• _Consigne 1_
Quelles sont les étapes du schéma connu que décrit le texte sur la prison sous les dictatures ? Citez-les toutes.
• _Consigne 2_
Poursuivez le texte sur la prison sous les dictatures à la suite de sa dernière phrase.

• _Article_
# # # # #

Toute dictature érige la prison comme symbole de tous les arbitraires dont elle se rend coupable. Et ces incarcérations en sont la preuve. Et le schéma est connu : arrestations et ratonnades, des preuves montées de toutes pièces, chefs d’inculpation farfelus, et cela s’achève par des procès kafkaïens. Bien évidemment, avoir droit à un procès est une chance en soi. Car il n’est pas exclu qu’on vous fasse subir le sort de Luc Nkulula, ce résistant du mouvement la Lucha fermement opposé au régime Kabila et qui a péri dans un incendie aux origines obscures. C’est dire si les actes de mobilisation citoyenne portent encore aujourd’hui en Afrique leur lot de dangerosité. Ce péril, certains ont choisi de le braver, loin des jérémiades hystériques des activistes de pacotille, qui prennent leurs délires sur la toile pour des actes de courage, n’hésitant pas à se fabriquer des légendes personnelles pour une éventuelle place au soleil.

# # # # #

Données de segmentation:
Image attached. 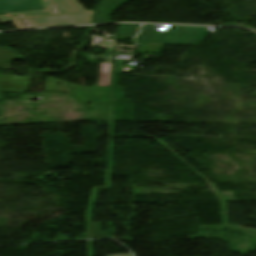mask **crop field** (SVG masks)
I'll return each mask as SVG.
<instances>
[{"label": "crop field", "instance_id": "ac0d7876", "mask_svg": "<svg viewBox=\"0 0 256 256\" xmlns=\"http://www.w3.org/2000/svg\"><path fill=\"white\" fill-rule=\"evenodd\" d=\"M156 25H143L136 41L138 43L197 46L205 41L208 27L171 26L170 31H153Z\"/></svg>", "mask_w": 256, "mask_h": 256}, {"label": "crop field", "instance_id": "5a996713", "mask_svg": "<svg viewBox=\"0 0 256 256\" xmlns=\"http://www.w3.org/2000/svg\"><path fill=\"white\" fill-rule=\"evenodd\" d=\"M112 256H131V254H124V255H112Z\"/></svg>", "mask_w": 256, "mask_h": 256}, {"label": "crop field", "instance_id": "412701ff", "mask_svg": "<svg viewBox=\"0 0 256 256\" xmlns=\"http://www.w3.org/2000/svg\"><path fill=\"white\" fill-rule=\"evenodd\" d=\"M32 78L0 75V91L25 93Z\"/></svg>", "mask_w": 256, "mask_h": 256}, {"label": "crop field", "instance_id": "dd49c442", "mask_svg": "<svg viewBox=\"0 0 256 256\" xmlns=\"http://www.w3.org/2000/svg\"><path fill=\"white\" fill-rule=\"evenodd\" d=\"M140 25L119 24L117 35L134 39Z\"/></svg>", "mask_w": 256, "mask_h": 256}, {"label": "crop field", "instance_id": "d8731c3e", "mask_svg": "<svg viewBox=\"0 0 256 256\" xmlns=\"http://www.w3.org/2000/svg\"><path fill=\"white\" fill-rule=\"evenodd\" d=\"M13 22L14 25L18 28V29H24L23 25L21 24V22L19 21V19L17 18H11V17H1L0 16V23L1 24H6V23H11Z\"/></svg>", "mask_w": 256, "mask_h": 256}, {"label": "crop field", "instance_id": "8a807250", "mask_svg": "<svg viewBox=\"0 0 256 256\" xmlns=\"http://www.w3.org/2000/svg\"><path fill=\"white\" fill-rule=\"evenodd\" d=\"M45 10L8 14L22 15L36 28L57 27L91 23L94 10L85 11L76 0H43ZM56 5L64 13L50 15Z\"/></svg>", "mask_w": 256, "mask_h": 256}, {"label": "crop field", "instance_id": "34b2d1b8", "mask_svg": "<svg viewBox=\"0 0 256 256\" xmlns=\"http://www.w3.org/2000/svg\"><path fill=\"white\" fill-rule=\"evenodd\" d=\"M44 9L42 0H0V14Z\"/></svg>", "mask_w": 256, "mask_h": 256}, {"label": "crop field", "instance_id": "e52e79f7", "mask_svg": "<svg viewBox=\"0 0 256 256\" xmlns=\"http://www.w3.org/2000/svg\"><path fill=\"white\" fill-rule=\"evenodd\" d=\"M101 223H90V239L105 238V233L100 232Z\"/></svg>", "mask_w": 256, "mask_h": 256}, {"label": "crop field", "instance_id": "f4fd0767", "mask_svg": "<svg viewBox=\"0 0 256 256\" xmlns=\"http://www.w3.org/2000/svg\"><path fill=\"white\" fill-rule=\"evenodd\" d=\"M129 0H105L100 4L94 23L110 22L112 12Z\"/></svg>", "mask_w": 256, "mask_h": 256}]
</instances>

# # # # #

• _Réponse 1_
Arrestations et ratonnades, preuves montées de toutes pièces, chefs d'inculpation farfelus, procès kafkaïens.

• _Réponse 2_
            Landry et Hervé sont deux personnes qui deviendront sans doute des personnages car ils vont s’insérer dans le grand mythe national, le grand roman national d’une autre république dont la restauration est en cours. Aussi sont-ils semblables aux idéalistes mis en musique par Pierre Claver Akendengue notamment Maronghè le caméléon et Poè. Ces deux personnages refusent la compromission et choisissent de dire la vérité et de proclamer le désir de liberté qui habite la volonté populaire, celle qui brûle de se faire entendre. S’il est vrai que ces deux personnages meurent dans leurs récits respectifs, leur message se trouve dans la symbolique même de leur mort qui est sacrificielle : la mort de Maronghè ne décourage pas ses partisans qui se « retirèrent pour se réorganiser ». De la même manière, Poè laisse en héritage un chant et une pluie chargée de symbole : pluie purificatrice et surtout de germination.

            Les combats entamés par Mbombè, Mavurulu, Germain Mba, Mandza ou Martine Oulabou se sont soldés par la mort. Mais ces figures ne sont pas mortes en vain. Elles ont fait germer des Landry Amiang, des Hervé Kinga Mombo, et tous les autres activistes disséminés à travers le monde, des plus anonymes aux plus emblématiques. Et ainsi que le chante Pierre Claver Akendengue, qui vraisemblablement a tout d’un visionnaire, « il eut le premier qu’on crut le dernier ». Au nom de la liberté, Hervé et Landry sont les plus récents amants de la liberté issue d’une longue lignée loin de s’achever, car en attendant le tour de Bertrand Zibi, Dieu dira toujours « Au suivant ».